Start of READING PASSAGE

From South Florida, Vickie Machado is the Florida Organizer for Food & Water Watch, where she works on keeping fracking out of Florida and the campaign to label genetically engineered foods. In May 2013, she received her Masters of Arts in Religion and Nature from the University of Florida focusing her studies on sustainability, bioregionalism, the Catholic Worker Movement, and the confluence of environmentalism, social justice, and faith. From 2011-2013, Vickie lived and worked at the Gainesville Catholic Worker, learning to further cultivate her understanding of what it means to live locally and simply. She participated in the 2011, 2012, and 2013 Eco-Steward trips.
Daniel Loya of Winter Haven, Florida is the Ministries Coordinator of the Gainesville Catholic Worker House, an intentional, live-in community of students, formerly homeless men and women, and others. He has been involved with the Gainesville Catholic Worker since 2010. Daniel was also a participant in the 2013 Eco-Stewards program in Portland. His passions outside of work include sustainable soccer, permaculture, and the Emergent Church Movement.

End of READING PASSAGE
Start of RECORDED DATA

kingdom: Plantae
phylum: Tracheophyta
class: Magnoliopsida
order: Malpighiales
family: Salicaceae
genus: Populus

End of RECORDED DATA
Start of RECORDED DATA

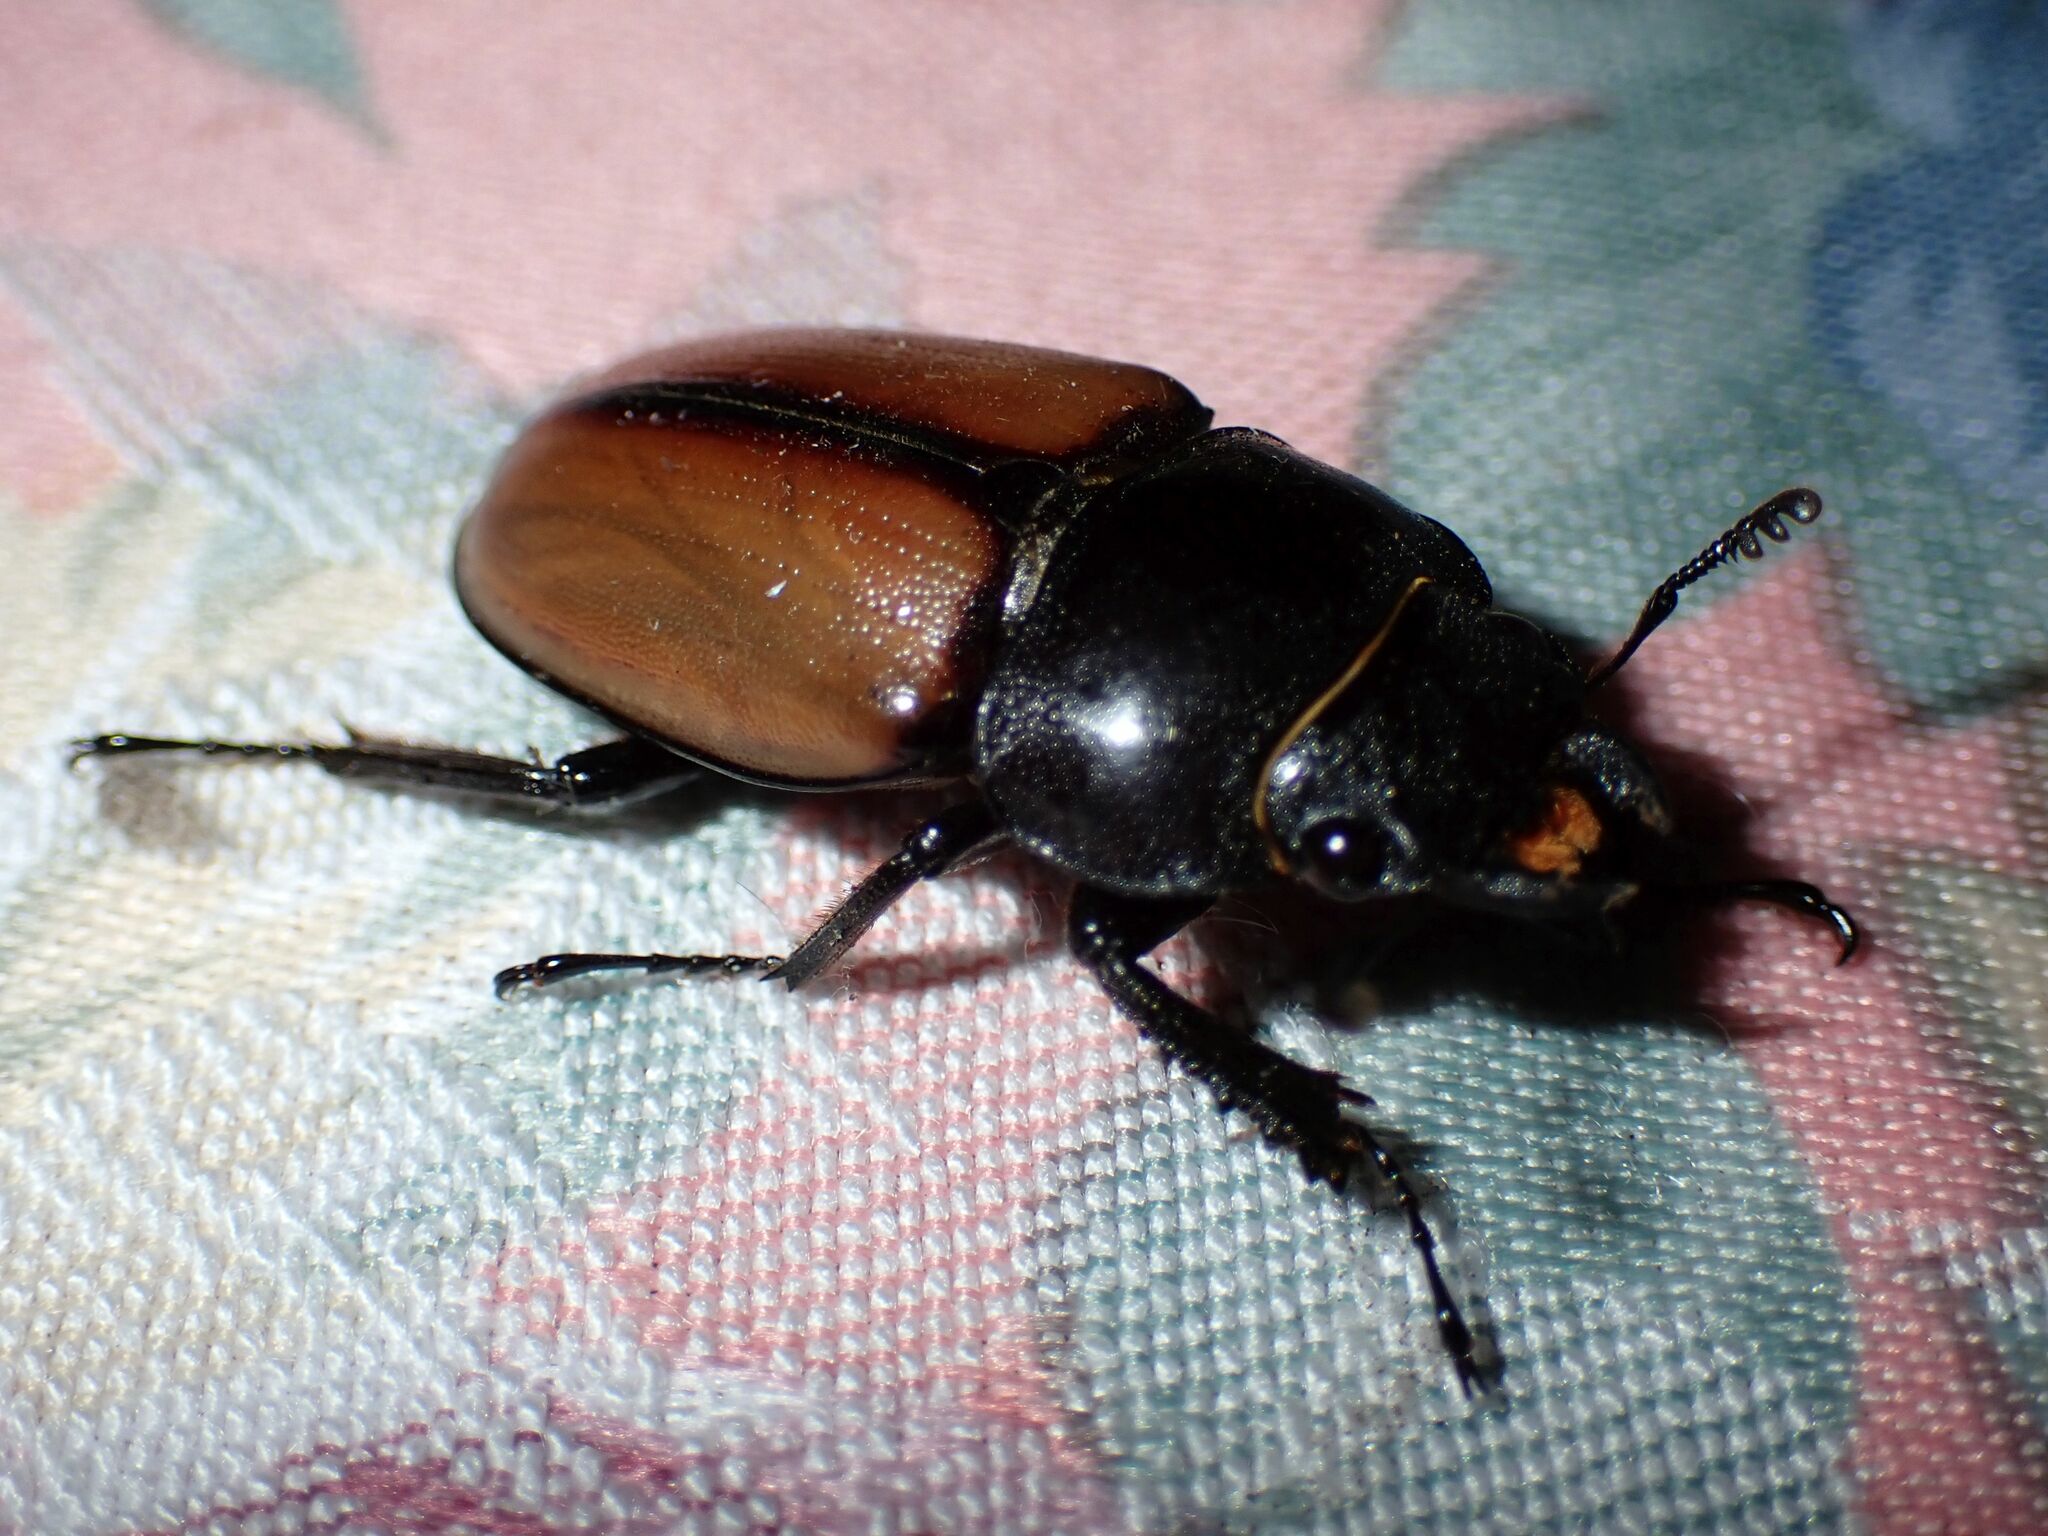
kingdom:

End of RECORDED DATA

TASK | Reproduce the portion of the biographical text that begins at the words "From South Florida, Vickie" and stops after the words "2013 Eco-Steward trips.".

SOLUTION BELOW |
From South Florida, Vickie Machado is the Florida Organizer for Food & Water Watch, where she works on keeping fracking out of Florida and the campaign to label genetically engineered foods. In May 2013, she received her Masters of Arts in Religion and Nature from the University of Florida focusing her studies on sustainability, bioregionalism, the Catholic Worker Movement, and the confluence of environmentalism, social justice, and faith. From 2011-2013, Vickie lived and worked at the Gainesville Catholic Worker, learning to further cultivate her understanding of what it means to live locally and simply. She participated in the 2011, 2012, and 2013 Eco-Steward trips.